La presencia crítica de una población y respaldada por instrumentos de representación y legales es la peor pesadilla para quienes operaban como dueños de todo en nombre de los “intereses nacionales”. Y sí efectivamente, como ellos señalan, las organizaciones indígenas y en especial CHIRAPAQ, hemos venido abogando por la inclusión de la variable étnica en los censos con miras al ejercicio de derechos.

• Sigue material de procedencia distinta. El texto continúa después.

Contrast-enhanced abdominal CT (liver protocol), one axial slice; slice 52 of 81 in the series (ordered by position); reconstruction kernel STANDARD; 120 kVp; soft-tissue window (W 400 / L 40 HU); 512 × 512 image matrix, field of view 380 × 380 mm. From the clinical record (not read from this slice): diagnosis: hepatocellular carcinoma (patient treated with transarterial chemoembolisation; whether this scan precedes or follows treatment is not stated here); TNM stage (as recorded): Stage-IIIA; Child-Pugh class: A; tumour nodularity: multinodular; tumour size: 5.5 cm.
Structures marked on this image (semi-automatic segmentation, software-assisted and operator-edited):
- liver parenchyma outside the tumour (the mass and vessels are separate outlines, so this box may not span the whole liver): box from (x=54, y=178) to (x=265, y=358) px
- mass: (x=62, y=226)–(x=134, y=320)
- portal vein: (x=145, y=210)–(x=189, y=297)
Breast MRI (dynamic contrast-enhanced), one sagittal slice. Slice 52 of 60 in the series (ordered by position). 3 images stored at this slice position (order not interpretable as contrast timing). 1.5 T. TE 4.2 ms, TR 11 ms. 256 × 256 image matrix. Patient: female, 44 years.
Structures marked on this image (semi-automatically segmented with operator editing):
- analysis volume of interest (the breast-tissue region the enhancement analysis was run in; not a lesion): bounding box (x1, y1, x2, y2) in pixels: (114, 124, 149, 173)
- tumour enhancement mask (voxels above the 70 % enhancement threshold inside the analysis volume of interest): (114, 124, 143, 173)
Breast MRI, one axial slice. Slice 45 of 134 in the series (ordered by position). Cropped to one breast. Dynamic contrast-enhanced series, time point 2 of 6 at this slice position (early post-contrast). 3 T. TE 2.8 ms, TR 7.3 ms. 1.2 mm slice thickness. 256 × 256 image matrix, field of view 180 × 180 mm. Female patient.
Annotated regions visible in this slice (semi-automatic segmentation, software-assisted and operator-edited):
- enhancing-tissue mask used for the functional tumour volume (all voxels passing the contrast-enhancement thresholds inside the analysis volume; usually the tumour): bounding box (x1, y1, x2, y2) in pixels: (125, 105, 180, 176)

Para nosotros el lograr que el Estado sepa cuántos indígenas habemos, dónde estamos y cuál es nuestra situación es el primer paso para lograr políticas y programas públicos más eficientes y eficaces para que nosotros también podamos salir de la pobreza y alcanzar el desarrollo pero de acuerdo a nuestra propia visión y con respeto por nuestras culturas y derechos como indígenas.

Lo que oculta esta aseveración, es que muchas de las operaciones – mineras, de ingeniería e infraestructura – tienen un alto rendimiento, porque el costo socio ambiental no forma parte de sus costos y no ejecutan los estándares de cuidado e impacto en el medio ambiente que mínimamente deberían cumplir en sus países, en el caso de las industrias extranjeras. Por ejemplo, el artículo señala como negativo el caso de Saramaka en Guyana como un caso negativo de intervención de los pueblos indígenas deteniendo un importante proyecto de inversión y advierte que casos similares se producirían en nuestro país. Pero lo que no señalan es que la Corte Interamericana de Derechos Humanos sancionó los graves impactos sociales y el incumplimiento de estándares internacionales, no porque se les ocurriera a los indígenas detener un proyecto o que quisieran hacerse del dinero.

La desinformación y la incitación al miedo son dos poderosas estrategias del ejercicio del poder y son necesarios precisamente para mantenerlo. Lo saben los grupos religiodos que promueven la campaña #ConMisHijosNoteMetas y lo sabe la derecha extrema. En momentos actuales, cuando desde diferentes espacios se inicia un mayor diálogo y cuestionamiento al orden establecido estos grupos se manifestarán con mayor fuerza y virulencia. Como señaló el escritor y abolicionista estadounidense Frederick Douglass, “el poder no concede nada si no hay demanda. Nunca lo hizo y nunca lo hará”.